For these reasons I find myself drawn to Jesus Christ because He seems to be the only one to offer any satisfactory answer to the problem of impermanence and provides the solution to it.
One reason why I believe and hope that the tomb was empty that first Easter morning is because if it is true then the problem of impermanence is solved. The fear of ceasing to exist is vanquished. And whilst it does not provide every answer right now, Christ’s resurrection demonstrates that the death and decay I experience all around me as I sojourn through mortality are not final and will, in the end, be overcome.

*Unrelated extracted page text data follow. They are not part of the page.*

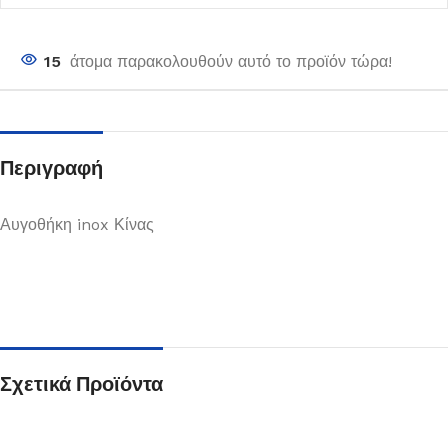
15
άτομα παρακολουθούν αυτό το προϊόν τώρα!
Περιγραφή
Αυγοθήκη inox Κίνας
Σχετικά Προϊόντα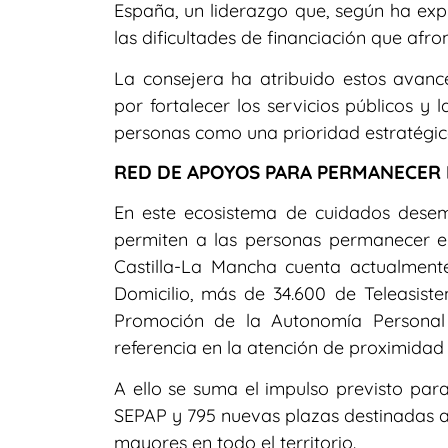
España, un liderazgo que, según ha exp
las dificultades de financiación que afro
La consejera ha atribuido estos avanc
por fortalecer los servicios públicos y l
personas como una prioridad estratégic
RED DE APOYOS PARA PERMANECER 
En este ecosistema de cuidados dese
permiten a las personas permanecer en
Castilla-La Mancha cuenta actualmen
Domicilio, más de 34.600 de Teleasiste
Promoción de la Autonomía Personal
referencia en la atención de proximidad
A ello se suma el impulso previsto pa
SEPAP y 795 nuevas plazas destinadas a
mayores en todo el territorio.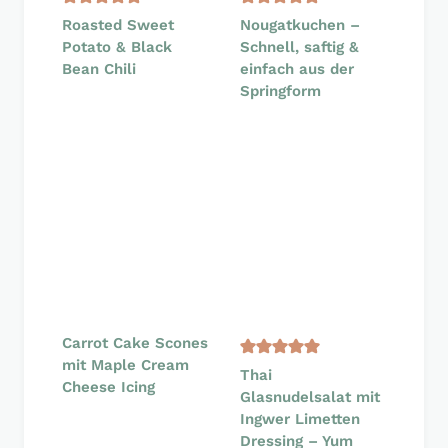
Roasted Sweet
Nougatkuchen –
Potato & Black
Schnell, saftig &
Bean Chili
einfach aus der
Springform
Carrot Cake Scones
mit Maple Cream
Thai
Cheese Icing
Glasnudelsalat mit
Ingwer Limetten
Dressing – Yum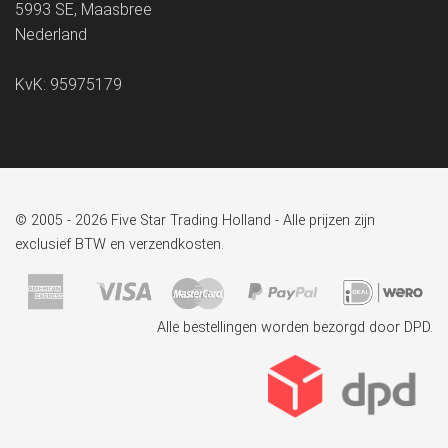
5993 SE, Maasbree
Nederland
KvK: 95975179
© 2005 - 2026 Five Star Trading Holland - Alle prijzen zijn
exclusief BTW en verzendkosten.
Alle bestellingen worden bezorgd door DPD.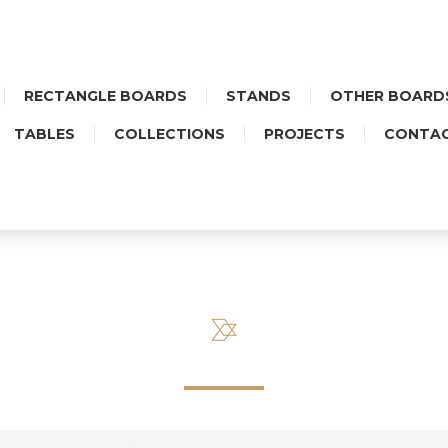
RECTANGLE BOARDS
STANDS
OTHER BOARD
TABLES
COLLECTIONS
PROJECTS
CONTA
UŻA PROSTOKĄTNA - CERAM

If Christ came to show me how to become an eternal being, and if I am serious about following the pathway Jesus Christ walked, then I see no bypass around the garden, the cross, or the tomb. If that is the route Christ had to take then surely I must also enter the garden and kneel, be crucified and lay in a quiet tomb.
As I have sought to better understand the Atonement of Jesus Christ, one conclusion I come to is that His Atonement does not absolve me from having to also descend below all things so that I can experience a fullness of Joy; the majesty and miracle to me is that because Christ went first and did it alone, I do not have to go alone. Because he knows how to do it and has borne the weight; I can choose to yoke myself to Him and not have to walk the pathway to eternal life alone.
The question I find myself asking is do I trust Christ enough to follow Him; to let go peacefully of everything in this world and then step into the quiet garden, to hang on the agonizing cross, and lie in the silent tomb with Him. Am I prepared to say “Thy will be done” and descend below all things yoked with Christ so that on my third day I, like Him, can undo and reverse impermanence, and burst forth from the tomb an immortal, eternal, and everlasting being.